Task statement:
Reproduce every line of text in the data below character for character, omitting the pictures.

START Given information

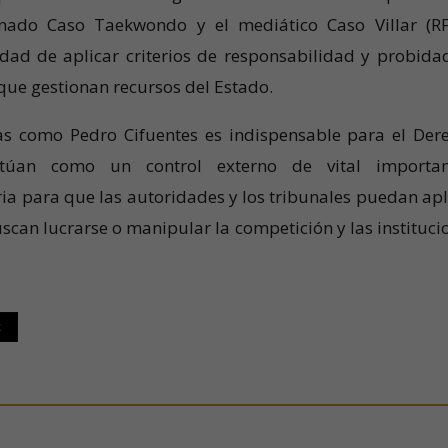
nado Caso Taekwondo y el mediático Caso Villar (RF
idad de aplicar criterios de responsabilidad y probida
 que gestionan recursos del Estado.
tas como Pedro Cifuentes es indispensable para el Der
ctúan como un control externo de vital importan
a para que las autoridades y los tribunales puedan apl
uscan lucrarse o manipular la competición y las instituci
t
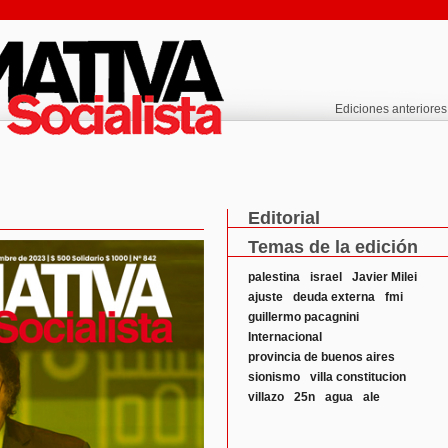
Ediciones anteriores
Editorial
Temas de la edición
palestina
israel
Javier Milei
ajuste
deuda externa
fmi
guillermo pacagnini
Internacional
provincia de buenos aires
sionismo
villa constitucion
villazo
25n
agua
ale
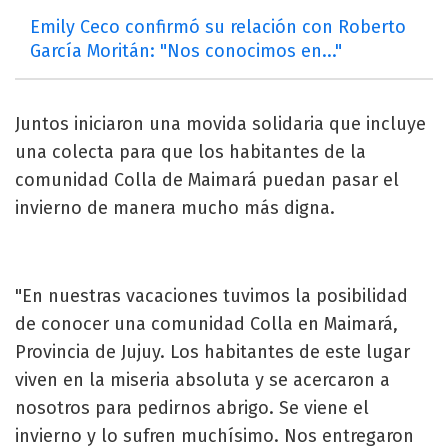
Emily Ceco confirmó su relación con Roberto
García Moritán: "Nos conocimos en..."
Juntos iniciaron una movida solidaria que incluye
una colecta para que los habitantes de la
comunidad Colla de Maimará puedan pasar el
invierno de manera mucho más digna.
"En nuestras vacaciones tuvimos la posibilidad
de conocer una comunidad Colla en Maimará,
Provincia de Jujuy. Los habitantes de este lugar
viven en la miseria absoluta y se acercaron a
nosotros para pedirnos abrigo. Se viene el
invierno y lo sufren muchísimo. Nos entregaron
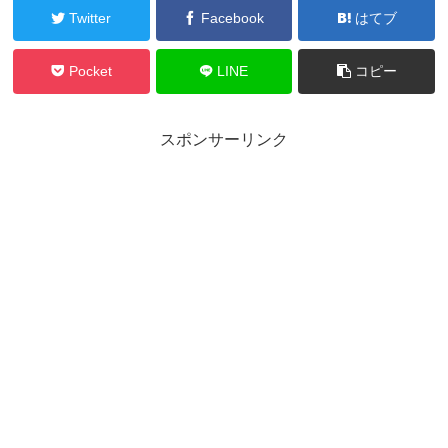
Twitter
Facebook
はてブ
Pocket
LINE
コピー
スポンサーリンク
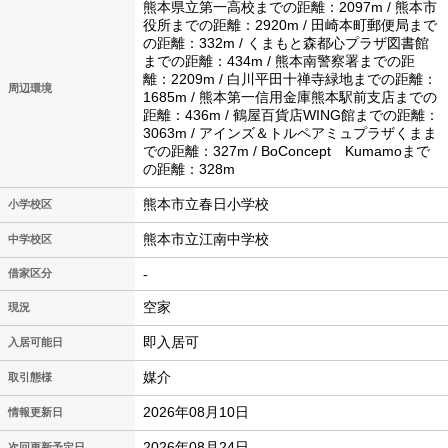
熊本県立第一高校までの距離：2097m / 熊本市
役所までの距離：2920m / 田崎本町郵便局まで
の距離：332m / くまもと森都心プラザ図書館
までの距離：434m / 熊本南警察署までの距
離：2209m / 白川平田十禅寺緑地までの距離：
周辺環境
1685m / 熊本第一信用金庫熊本駅前支店までの
距離：436m / 鶴屋百貨店WING館までの距離：
3063m / アインズ＆トルペアミュプラザくまま
での距離：327m / BoConcept Kumamoまで
の距離：328m
熊本市立春日小学校
小学校区
熊本市立江南中学校
中学校区
-
借家区分
空家
現況
即入居可
入居可能日
媒介
取引態様
2026年08月10日
情報更新日
2026年08月24日
次回更新予定日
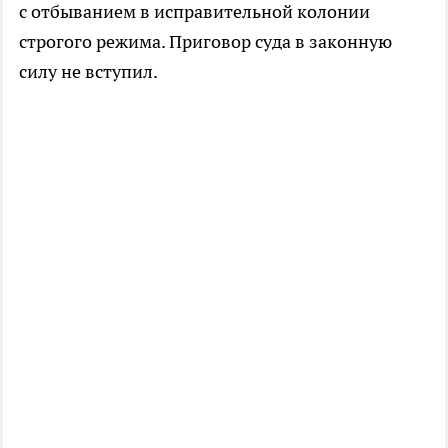
с отбыванием в исправительной колонии
строгого режима. Приговор суда в законную
силу не вступил.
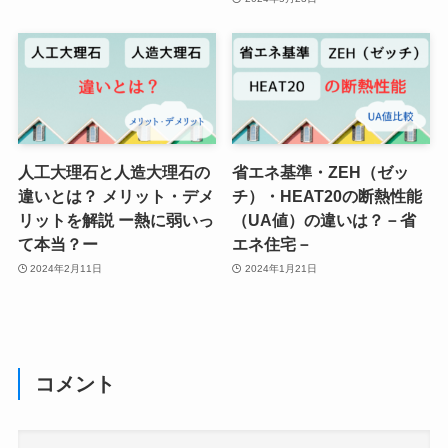
人工大理石と人造大理石の
省エネ基準・ZEH（ゼッ
違いとは？ メリット・デメ
チ）・HEAT20の断熱性能
リットを解説 ー熱に弱いっ
（UA値）の違いは？－省
て本当？ー
エネ住宅－
2024年2月11日
2024年1月21日
コメント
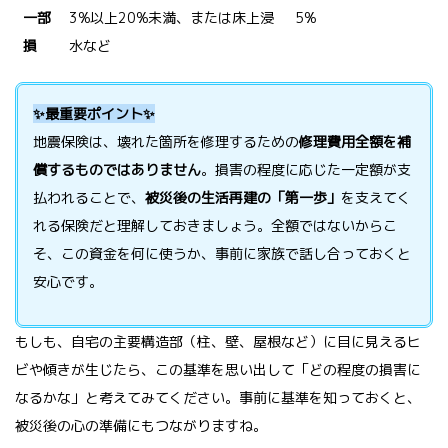
一部
3%以上20%未満、または床上浸
5%
損
水など
✨最重要ポイント✨
地震保険は、壊れた箇所を修理するための
修理費用全額を補
償するものではありません
。損害の程度に応じた一定額が支
払われることで、
被災後の生活再建の「第一歩」
を支えてく
れる保険だと理解しておきましょう。全額ではないからこ
そ、この資金を何に使うか、事前に家族で話し合っておくと
安心です。
もしも、自宅の主要構造部（柱、壁、屋根など）に目に見えるヒ
ビや傾きが生じたら、この基準を思い出して「どの程度の損害に
なるかな」と考えてみてください。事前に基準を知っておくと、
被災後の心の準備にもつながりますね。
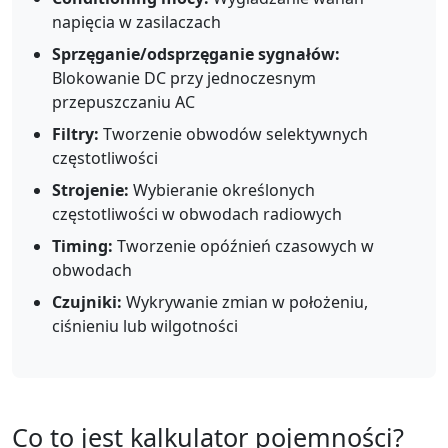
napięcia w zasilaczach
Sprzęganie/odsprzęganie sygnałów:
Blokowanie DC przy jednoczesnym
przepuszczaniu AC
Filtry:
Tworzenie obwodów selektywnych
częstotliwości
Strojenie:
Wybieranie określonych
częstotliwości w obwodach radiowych
Timing:
Tworzenie opóźnień czasowych w
obwodach
Czujniki:
Wykrywanie zmian w położeniu,
ciśnieniu lub wilgotności
Co to jest kalkulator pojemności?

END Given information

Solution:
nado Caso Taekwondo y el mediático Caso Villar (RF
idad de aplicar criterios de responsabilidad y probida
 que gestionan recursos del Estado.
tas como Pedro Cifuentes es indispensable para el Der
ctúan como un control externo de vital importan
a para que las autoridades y los tribunales puedan apl
uscan lucrarse o manipular la competición y las instituci
t
Ediciones anteriores
Editorial
Temas de la edición
palestina
israel
Javier Milei
ajuste
deuda externa
fmi
guillermo pacagnini
Internacional
provincia de buenos aires
sionismo
villa constitucion
villazo
25n
agua
ale
Emily Ceco confirmó su relación con Roberto
García Moritán: "Nos conocimos en..."
Juntos iniciaron una movida solidaria que incluye
una colecta para que los habitantes de la
comunidad Colla de Maimará puedan pasar el
invierno de manera mucho más digna.
"En nuestras vacaciones tuvimos la posibilidad
de conocer una comunidad Colla en Maimará,
Provincia de Jujuy. Los habitantes de este lugar
viven en la miseria absoluta y se acercaron a
nosotros para pedirnos abrigo. Se viene el
invierno y lo sufren muchísimo. Nos entregaron
Twitter
Facebook
はてブ
Pocket
LINE
コピー
スポンサーリンク
熊本県立第一高校までの距離：2097m / 熊本市
役所までの距離：2920m / 田崎本町郵便局まで
の距離：332m / くまもと森都心プラザ図書館
までの距離：434m / 熊本南警察署までの距
離：2209m / 白川平田十禅寺緑地までの距離：
周辺環境
1685m / 熊本第一信用金庫熊本駅前支店までの
距離：436m / 鶴屋百貨店WING館までの距離：
3063m / アインズ＆トルペアミュプラザくまま
での距離：327m / BoConcept Kumamoまで
の距離：328m
熊本市立春日小学校
小学校区
熊本市立江南中学校
中学校区
-
借家区分
空家
現況
即入居可
入居可能日
媒介
取引態様
2026年08月10日
情報更新日
2026年08月24日
次回更新予定日
с отбыванием в исправительной колонии
строгого режима. Приговор суда в законную
силу не вступил.
人工大理石と人造大理石の
省エネ基準・ZEH（ゼッ
違いとは？ メリット・デメ
チ）・HEAT20の断熱性能
リットを解説 ー熱に弱いっ
（UA値）の違いは？－省
て本当？ー
エネ住宅－
2024年2月11日
2024年1月21日
コメント
一部
3%以上20%未満、または床上浸
5%
損
水など
✨最重要ポイント✨
地震保険は、壊れた箇所を修理するための
修理費用全額を補
償するものではありません
。損害の程度に応じた一定額が支
払われることで、
被災後の生活再建の「第一歩」
を支えてく
れる保険だと理解しておきましょう。全額ではないからこ
そ、この資金を何に使うか、事前に家族で話し合っておくと
安心です。
もしも、自宅の主要構造部（柱、壁、屋根など）に目に見えるヒ
ビや傾きが生じたら、この基準を思い出して「どの程度の損害に
なるかな」と考えてみてください。事前に基準を知っておくと、
被災後の心の準備にもつながりますね。
napięcia w zasilaczach
Sprzęganie/odsprzęganie sygnałów:
Blokowanie DC przy jednoczesnym
przepuszczaniu AC
Filtry:
Tworzenie obwodów selektywnych
częstotliwości
Strojenie:
Wybieranie określonych
częstotliwości w obwodach radiowych
Timing:
Tworzenie opóźnień czasowych w
obwodach
Czujniki:
Wykrywanie zmian w położeniu,
ciśnieniu lub wilgotności
Co to jest kalkulator pojemności?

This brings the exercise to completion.